** WORK TO DO **
Put this sentence from the passage on mourning into Spanish: "Mourning is the backdrop to all these emotions, not the emotion itself."

** PROVIDED PASSAGE **
--------------------------------

You could wake heavy, certain you’ll need to avoid people — only to find yourself later sitting in the sun, talking and laughing with someone you trust.

That doesn’t mean you’ve stopped mourning.

It means the behaviour of mourning, the visible expressions of it, are simply at bay. The current is still there, running quietly beneath everything you do.

This is why mourning is not an easily identifiable state of being. It can’t be spotted on sight. It’s not an identifiable set of feelings, either — because feelings change. They are different for everyone, and they are different for you from one day to the next.

Mourning is the backdrop to all these emotions, not the emotion itself. It’s the frame in which your daily experiences are painted. Some days the frame is invisible. Some days it’s the first thing you see.

There Is No Universal Mourning Behaviour

Let’s be very clear: there is no single behaviour that defines mourning.

You can’t say someone is mourning just because they’re crying. They might be sad about something else.

You can’t say someone is mourning just because they’re angry. That could be about something entirely different.

And you definitely can’t say someone is not mourning just because they seem okay.

Mourning is invisible unless we’re told it’s there.

There are no badges.

There are no clues.

There is no way to look at someone and know, “they are mourning” — unless they choose to show you.

So what is mourning behaviour?

It’s the behaviour that you choose in response to loss.

And it will not look the same for you as it does for anyone else.

If you passed me on the street, you wouldn’t know I was mourning.

I don’t wear black.

I don’t cry in public.

And yet — I am mourning, every day.

That’s the strange thing about mourning. It doesn’t have a uniform. There’s no handshake, no look in the eye, no phrase you can say or hear that proves: “Ah yes, they are in mourning.”

Mourning is not visible. But it’s real.

It’s private. But sometimes public.

It’s in everything. And yet, sometimes, it looks like nothing at all.

You Set the Tone for Your Mourning

Some people walk.

Some people cry.

Some people throw themselves into work.

Some people stay in bed for days.

Some people write.

Some people shout.

Some people do nothing.

Each one of those is mourning. And none of them are wrong.

Your mourning behaviour is not what your family expects.

It’s not what your religion prescribes.

It’s not what your friends suggest.

It’s what you do with the pain you’re carrying.

Your mourning behaviour is yours to create — and it will evolve.

--------------------------------

** INFORMATION SHOWN **

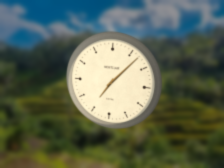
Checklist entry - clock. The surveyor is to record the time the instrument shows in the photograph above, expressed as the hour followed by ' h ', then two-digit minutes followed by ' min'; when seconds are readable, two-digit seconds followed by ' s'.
7 h 07 min
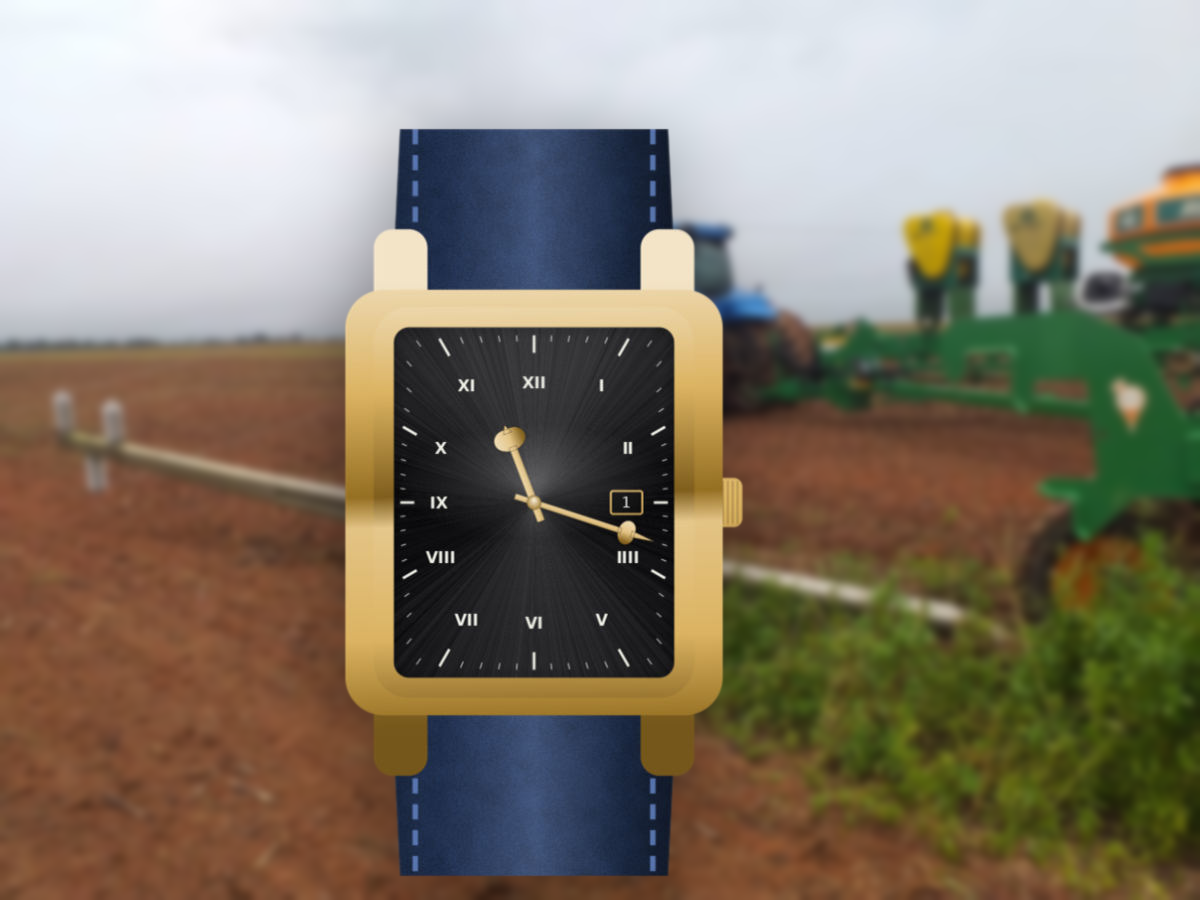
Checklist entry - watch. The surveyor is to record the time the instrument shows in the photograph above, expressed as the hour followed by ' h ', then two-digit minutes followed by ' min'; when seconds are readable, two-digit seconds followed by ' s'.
11 h 18 min
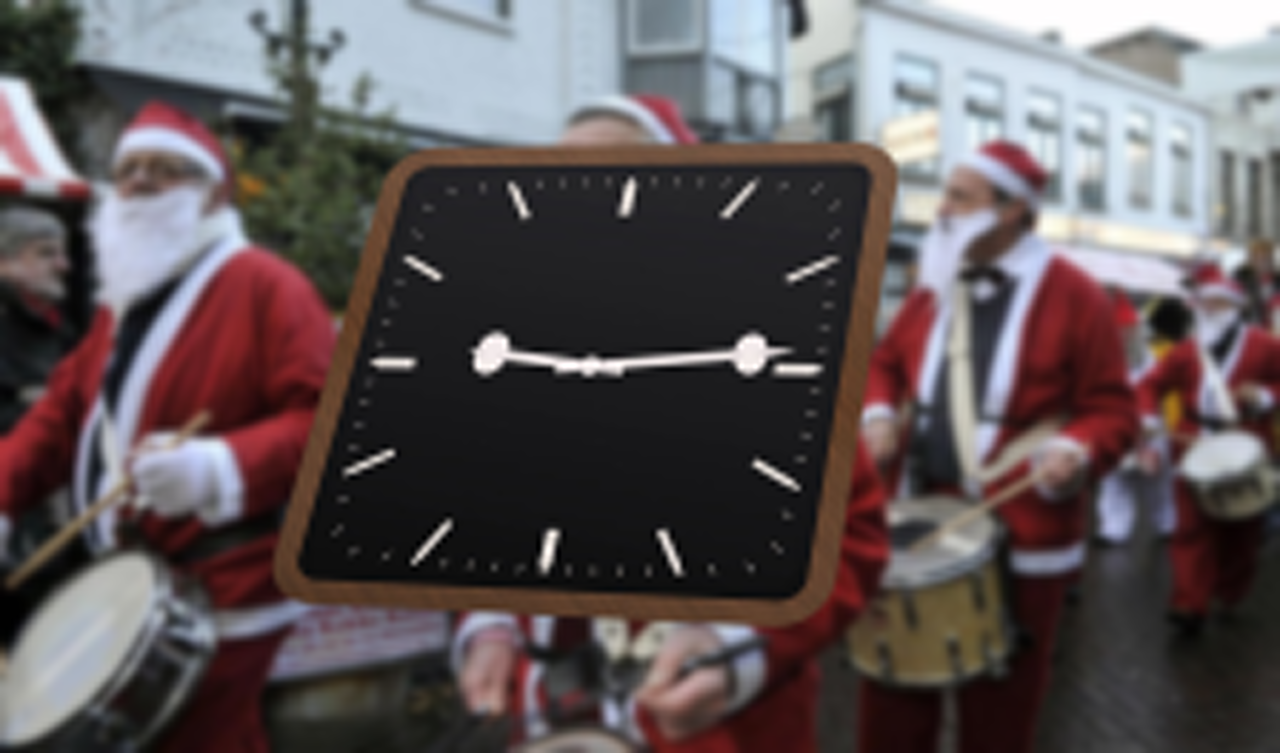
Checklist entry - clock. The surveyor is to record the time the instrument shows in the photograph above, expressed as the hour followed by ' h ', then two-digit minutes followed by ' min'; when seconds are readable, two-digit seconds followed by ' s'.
9 h 14 min
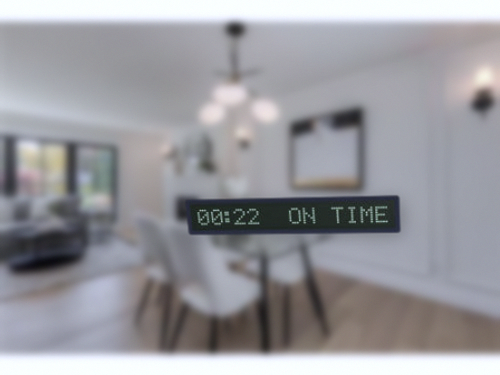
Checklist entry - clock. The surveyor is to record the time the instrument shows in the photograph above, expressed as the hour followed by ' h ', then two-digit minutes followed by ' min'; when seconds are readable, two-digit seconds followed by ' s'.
0 h 22 min
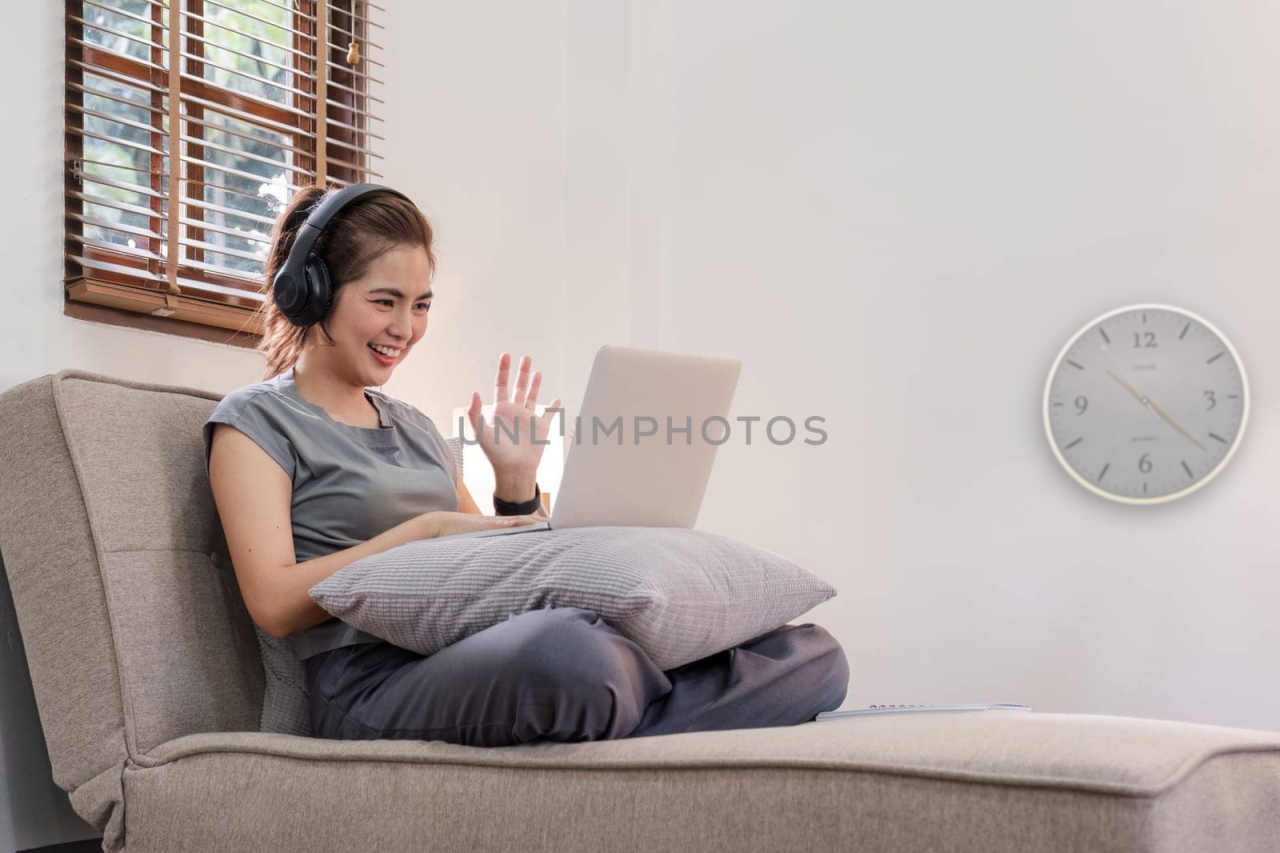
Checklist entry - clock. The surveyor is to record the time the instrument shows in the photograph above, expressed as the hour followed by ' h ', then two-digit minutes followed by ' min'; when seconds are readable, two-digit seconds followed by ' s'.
10 h 21 min 54 s
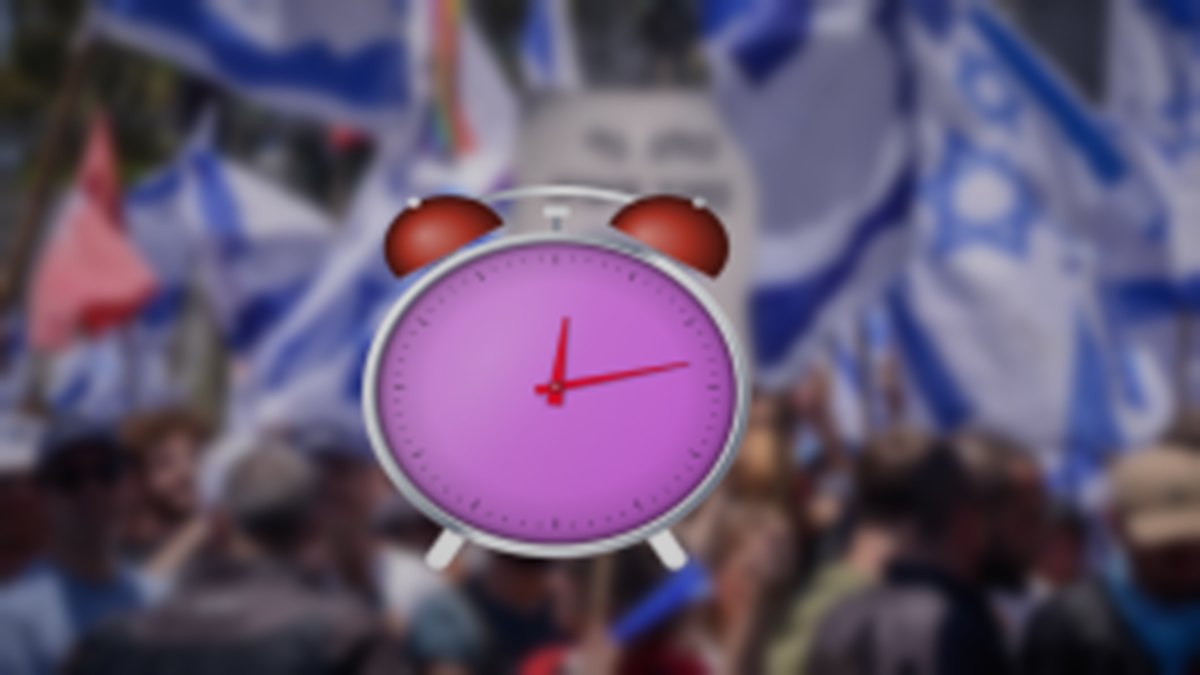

--------------------------------

** FINAL RESULT **
El duelo es el telón de fondo de todas estas emociones, no la emoción en sí.